DATA SUPPLIED:
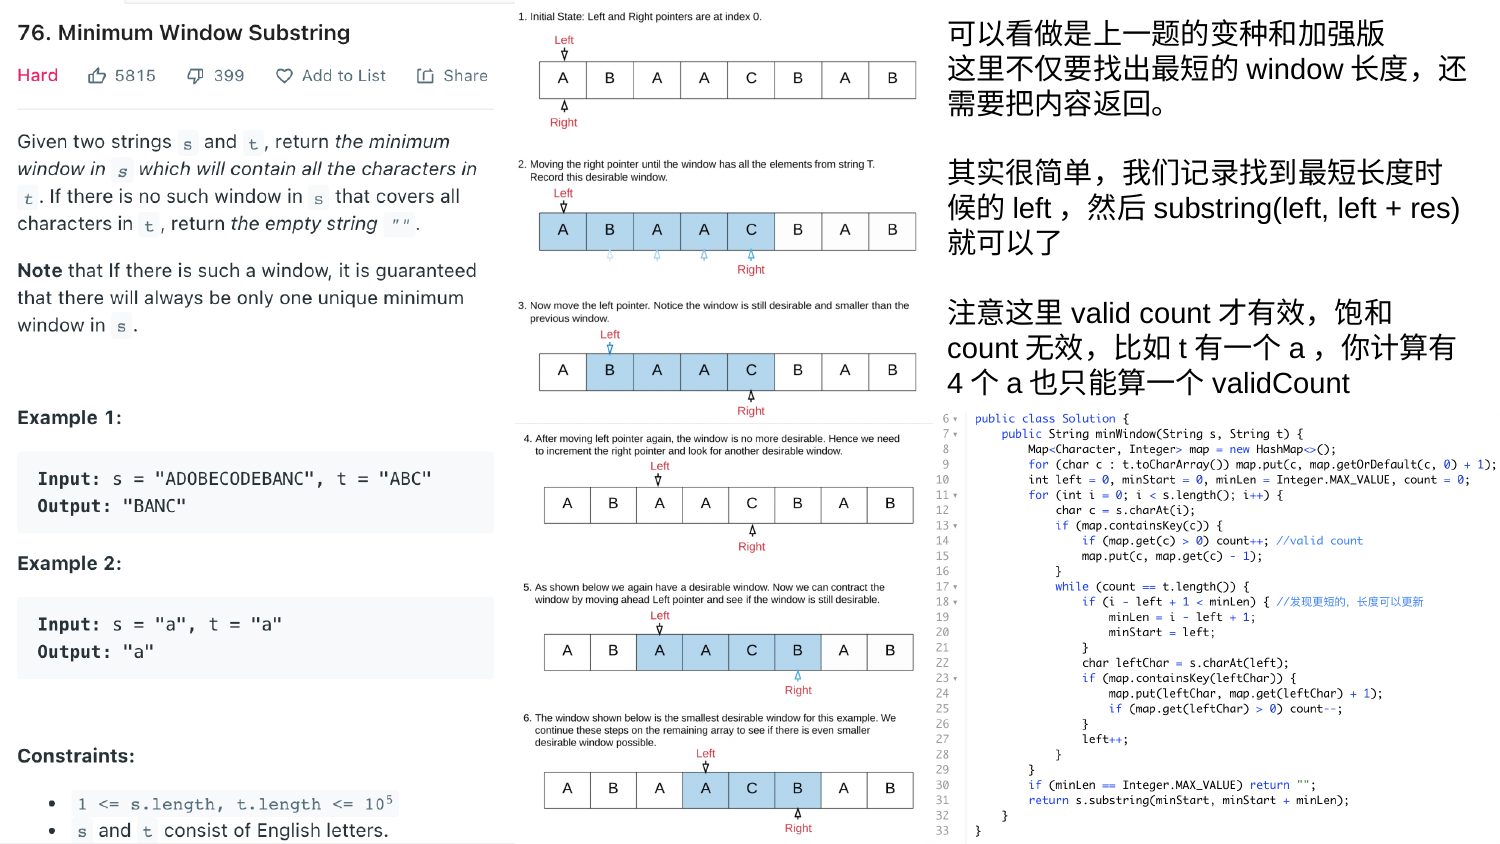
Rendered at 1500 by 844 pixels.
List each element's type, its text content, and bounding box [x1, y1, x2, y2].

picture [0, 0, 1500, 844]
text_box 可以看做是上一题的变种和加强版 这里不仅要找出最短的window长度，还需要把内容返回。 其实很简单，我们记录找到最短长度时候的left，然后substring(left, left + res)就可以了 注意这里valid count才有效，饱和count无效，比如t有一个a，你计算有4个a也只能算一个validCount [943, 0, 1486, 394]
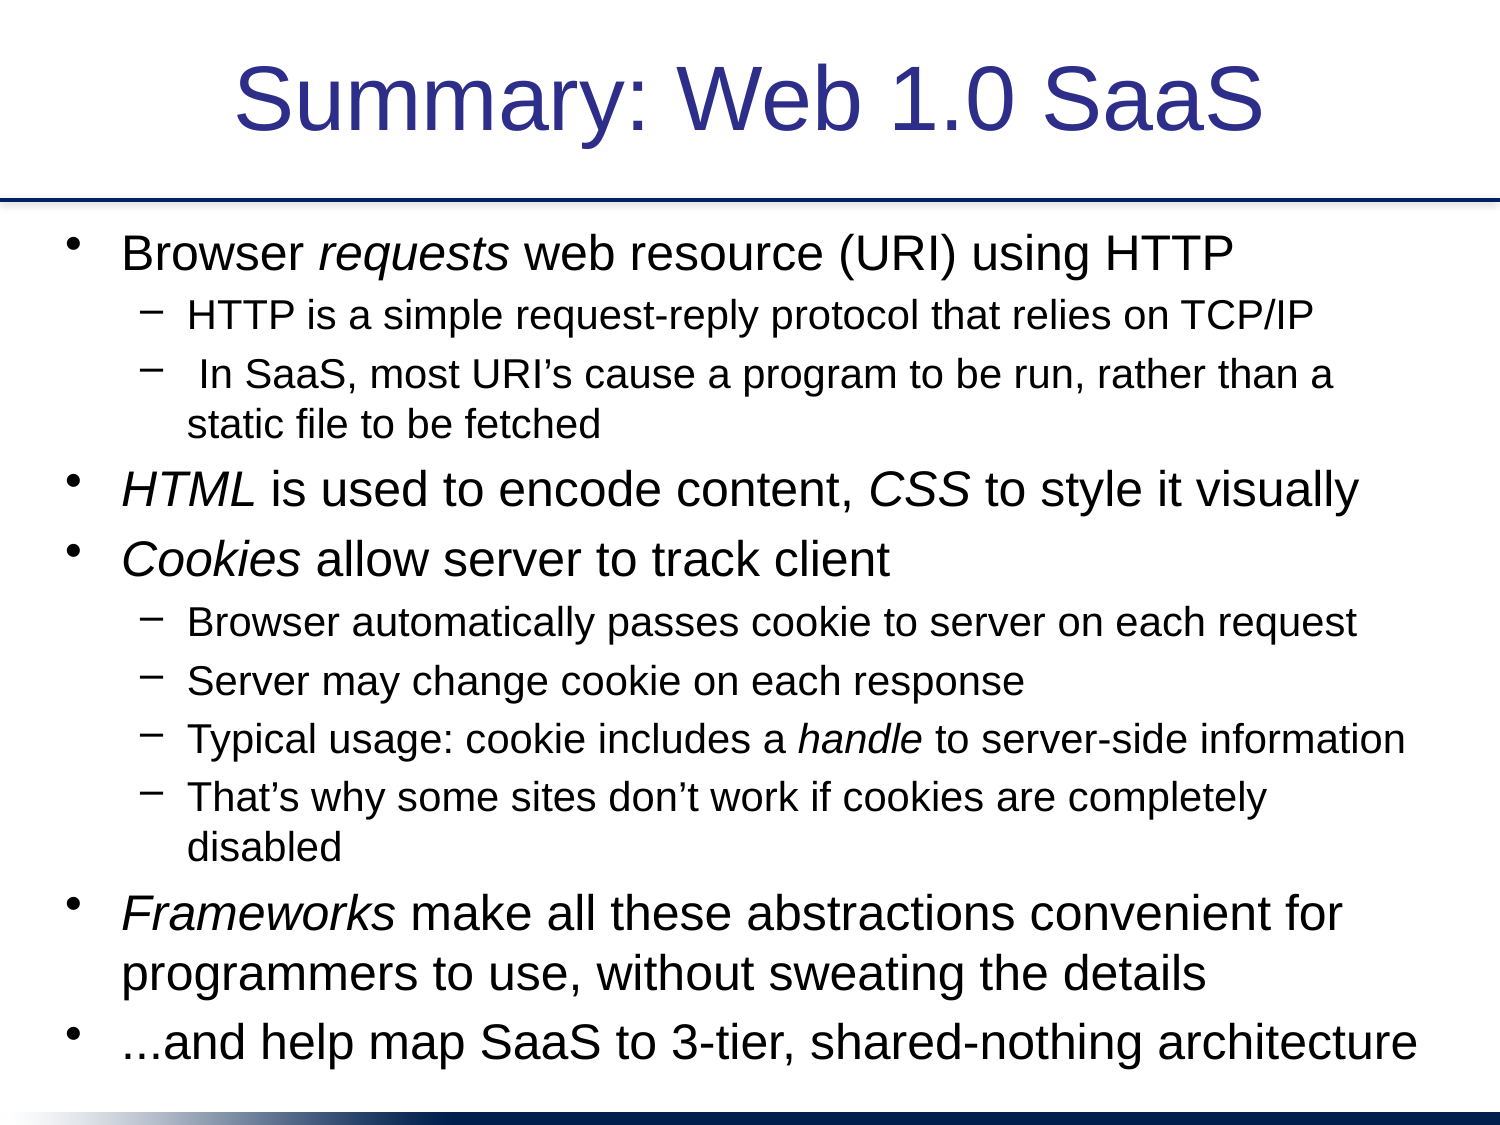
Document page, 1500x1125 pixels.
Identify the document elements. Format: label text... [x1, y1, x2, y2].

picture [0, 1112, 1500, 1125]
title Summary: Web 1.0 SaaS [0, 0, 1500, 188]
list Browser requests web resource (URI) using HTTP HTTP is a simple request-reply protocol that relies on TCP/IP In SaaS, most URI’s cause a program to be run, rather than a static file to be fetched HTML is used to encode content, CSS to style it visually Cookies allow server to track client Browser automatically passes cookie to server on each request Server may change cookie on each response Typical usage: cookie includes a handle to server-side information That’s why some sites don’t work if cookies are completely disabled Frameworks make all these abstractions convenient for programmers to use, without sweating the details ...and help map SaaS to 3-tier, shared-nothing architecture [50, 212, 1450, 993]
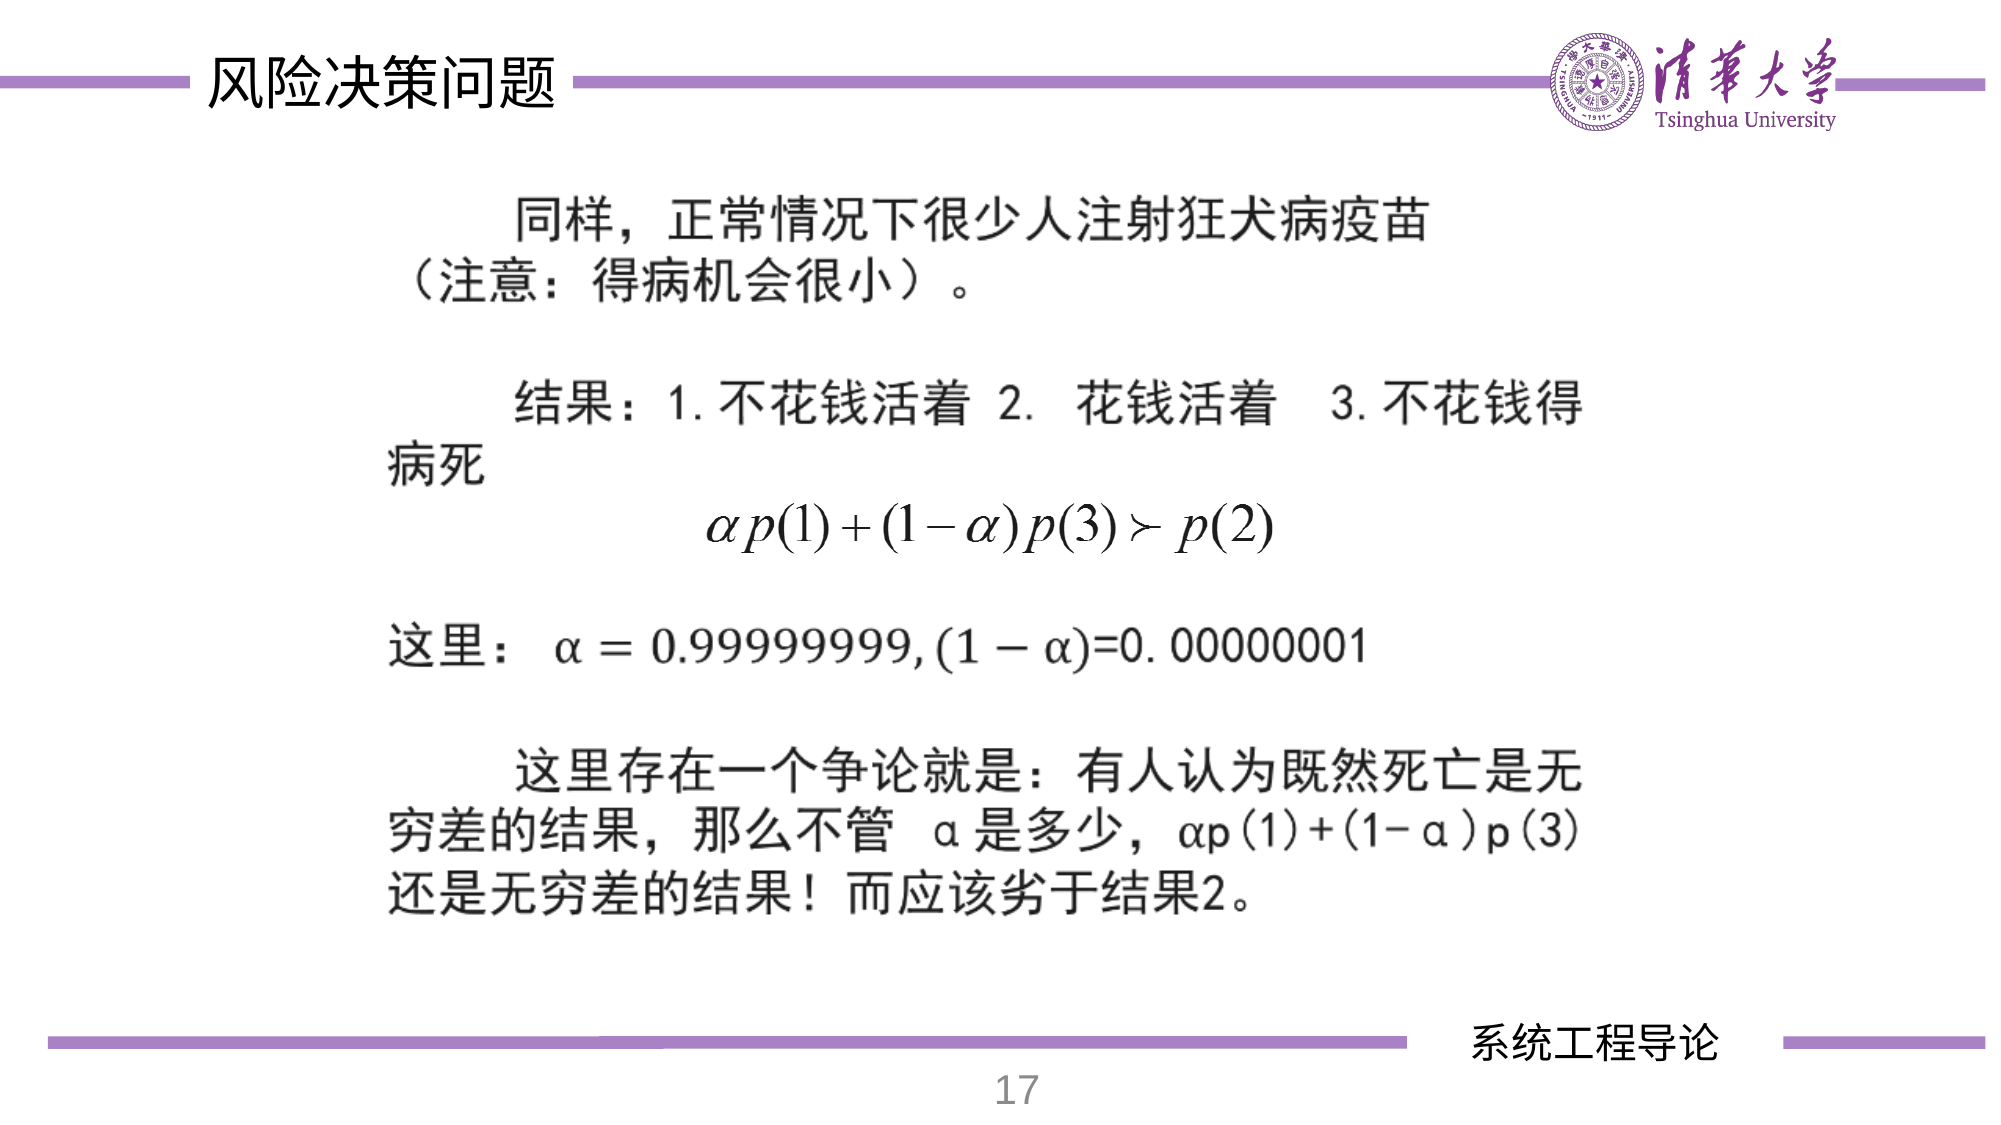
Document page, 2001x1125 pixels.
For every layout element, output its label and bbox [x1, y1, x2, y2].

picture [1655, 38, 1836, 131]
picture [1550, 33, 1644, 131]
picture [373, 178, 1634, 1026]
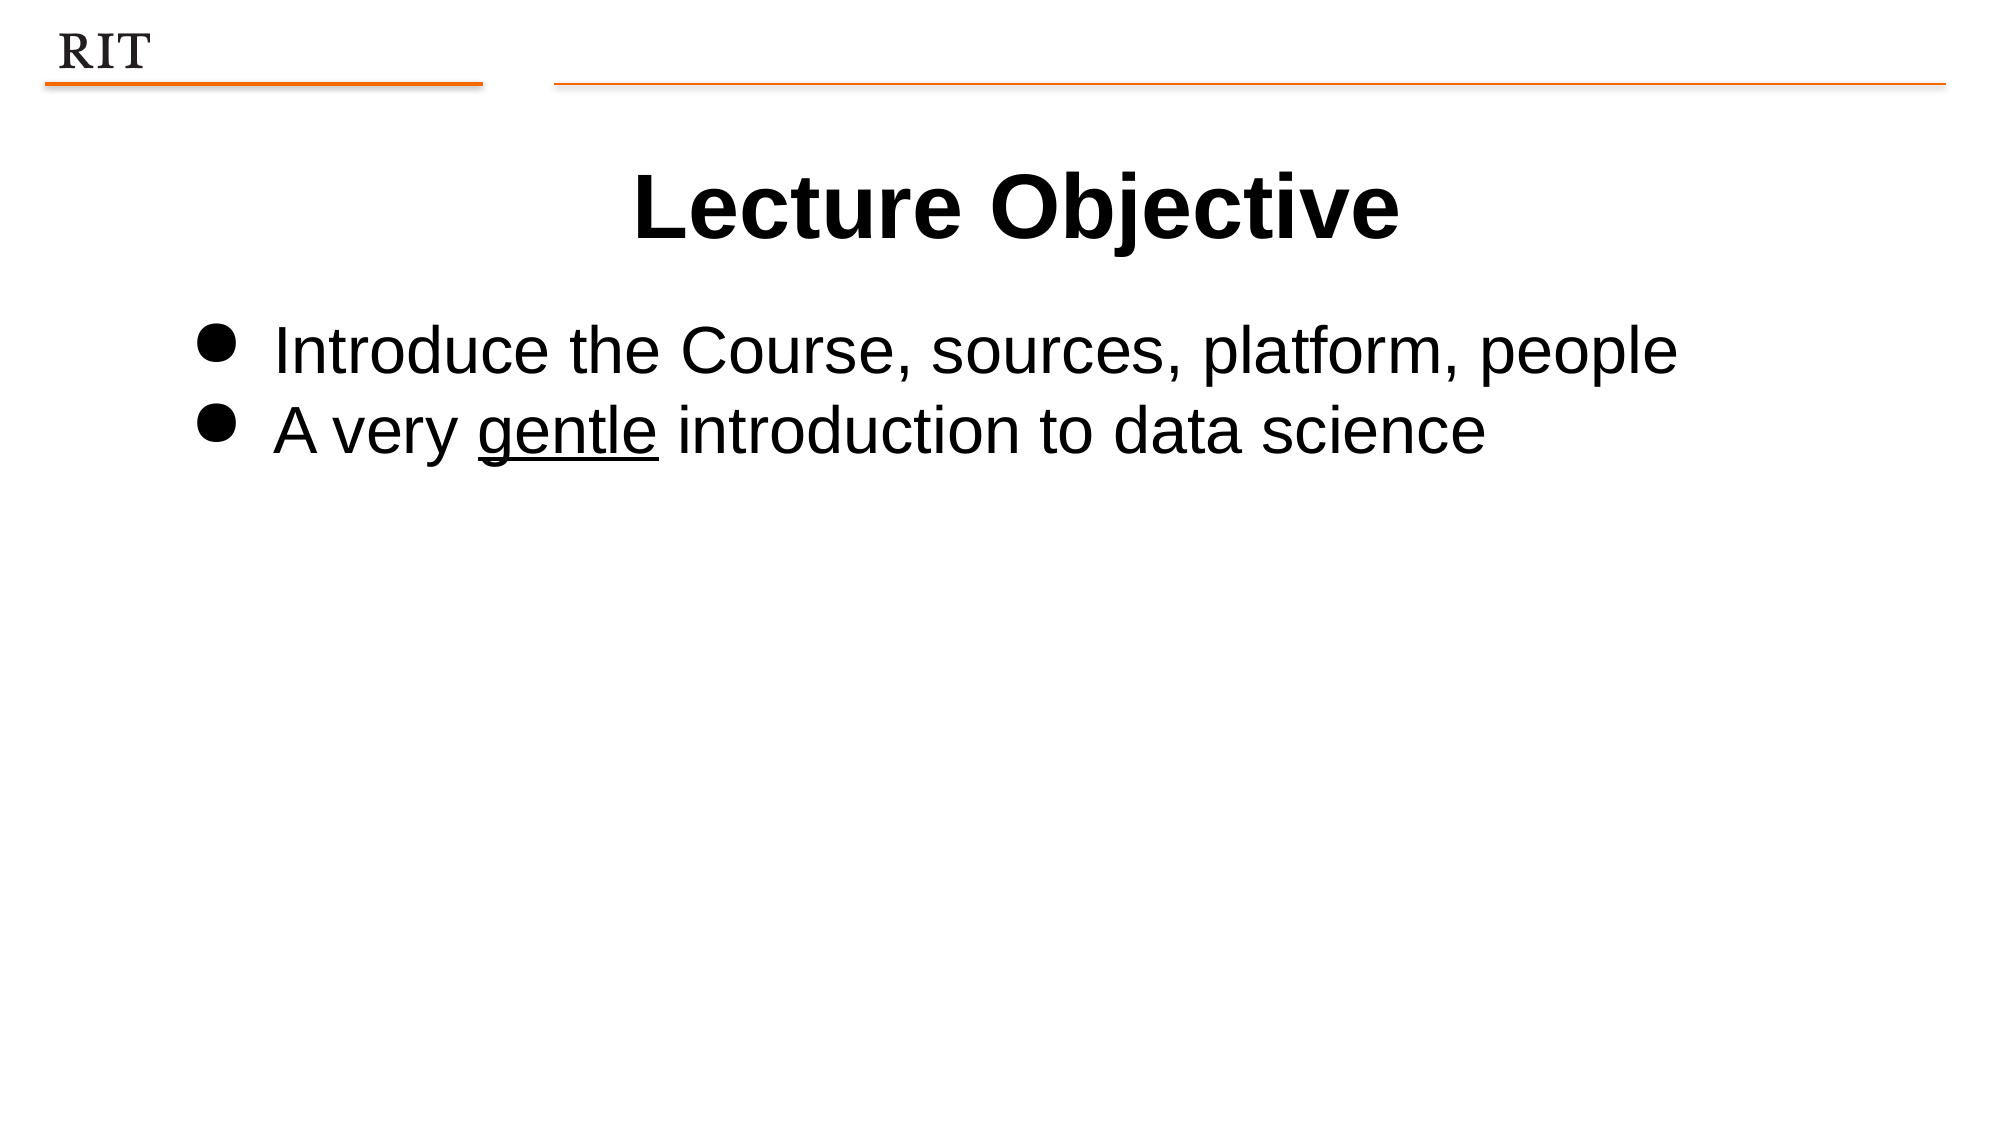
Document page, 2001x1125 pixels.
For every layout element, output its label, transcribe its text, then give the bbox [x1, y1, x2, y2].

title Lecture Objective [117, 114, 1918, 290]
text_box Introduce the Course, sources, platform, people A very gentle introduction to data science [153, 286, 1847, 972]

EXERCISE: Write out every line of the entries above exactly, and omit their pictures.

ANSWER BELOW:
Rendered at 1500 by 844 pixels.
List each element's type, its text content, and bounding box [x1, y1, x2, y2].

picture [0, 0, 1500, 844]
text_box 可以看做是上一题的变种和加强版 这里不仅要找出最短的window长度，还需要把内容返回。 其实很简单，我们记录找到最短长度时候的left，然后substring(left, left + res)就可以了 注意这里valid count才有效，饱和count无效，比如t有一个a，你计算有4个a也只能算一个validCount [943, 0, 1486, 394]
Document page, 1500x1125 pixels.
Identify the document elements. Format: label text... [x1, y1, x2, y2].

picture [0, 1112, 1500, 1125]
title Summary: Web 1.0 SaaS [0, 0, 1500, 188]
list Browser requests web resource (URI) using HTTP HTTP is a simple request-reply protocol that relies on TCP/IP In SaaS, most URI’s cause a program to be run, rather than a static file to be fetched HTML is used to encode content, CSS to style it visually Cookies allow server to track client Browser automatically passes cookie to server on each request Server may change cookie on each response Typical usage: cookie includes a handle to server-side information That’s why some sites don’t work if cookies are completely disabled Frameworks make all these abstractions convenient for programmers to use, without sweating the details ...and help map SaaS to 3-tier, shared-nothing architecture [50, 212, 1450, 993]
Document page, 2001x1125 pixels.
For every layout element, output its label and bbox [x1, y1, x2, y2].

picture [1655, 38, 1836, 131]
picture [1550, 33, 1644, 131]
picture [373, 178, 1634, 1026]
Document page, 2001x1125 pixels.
For every layout element, output its label, transcribe its text, then give the bbox [x1, y1, x2, y2].

title Lecture Objective [117, 114, 1918, 290]
text_box Introduce the Course, sources, platform, people A very gentle introduction to data science [153, 286, 1847, 972]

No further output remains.